When it comes to the budget impasse, the idea of kicking the can down the road is more palatable on Capitol Hill as House Republicans continue to iron out a plan that would fund the government for the 2024 fiscal year.
Democrats are not in lockstep with the Republican plan led by House Speaker Mike Johnson to pass another continuing resolution measure until January instead of passing the needed 12 appropriation spending bills before a current CR expires on Nov. 17.

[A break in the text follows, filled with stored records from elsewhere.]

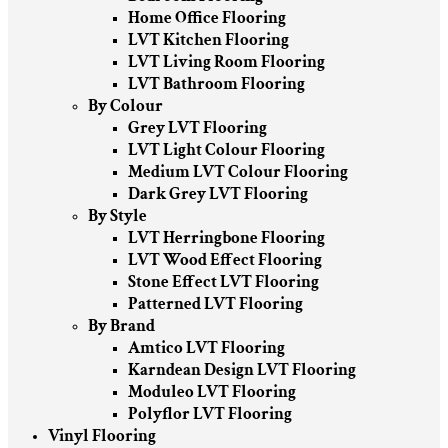
Home Office Flooring
LVT Kitchen Flooring
LVT Living Room Flooring
LVT Bathroom Flooring
By Colour
Grey LVT Flooring
LVT Light Colour Flooring
Medium LVT Colour Flooring
Dark Grey LVT Flooring
By Style
LVT Herringbone Flooring
LVT Wood Effect Flooring
Stone Effect LVT Flooring
Patterned LVT Flooring
By Brand
Amtico LVT Flooring
Karndean Design LVT Flooring
Moduleo LVT Flooring
Polyflor LVT Flooring
Vinyl Flooring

Ryan talked to financial guru Angel Rich, who shares tips on how Black Americans can stay afloat financially in the event of a shutdown and its subsequent impacts on the economy. Rich said to start with the basics, including savings and paying your bills as long as possible.
Rich said in uncertain financial times, people tend to use credit cards. However, she warns that interest rates are at their highest and that consumers must be careful.
“The Hill” also looks at the Democratic wins across the country during Tuesday’s elections in spite of a new poll by the New York Times and Siena College showing that Donald Trump is ahead of President Joe Biden in the 2024 presidential contest in six swing states.
That poll comes days after Trump received an endorsement from former Department of Housing and Urban Development Secretary Ben Carson, who said, “Donald Trump believes in our freedom of speech, freedom of religion, and the right to keep and bear arms.”
Meanwhile, some of the major wins for Democrats on Tuesday were in Philadelphia, where residents elected Cherelle Parker as the first Black woman mayor. Dr. Yusef Salaam, formerly of the Exonerated Five, won his bid for a Harlem’s seat on the New York City Council. And Kentucky Governor Andy Beshear beat Black Republican Daniel Cameron for the state’s executive office.
“The Hill” also dives into the recent censure of Rep. Rashida Tlaib, D-Minn., in the House of Representatives. Tlaib, the first Palestinian-American elected to Congress, was accused of antisemitism for remarks she made about Israel’s war against Hamas in the Middle East.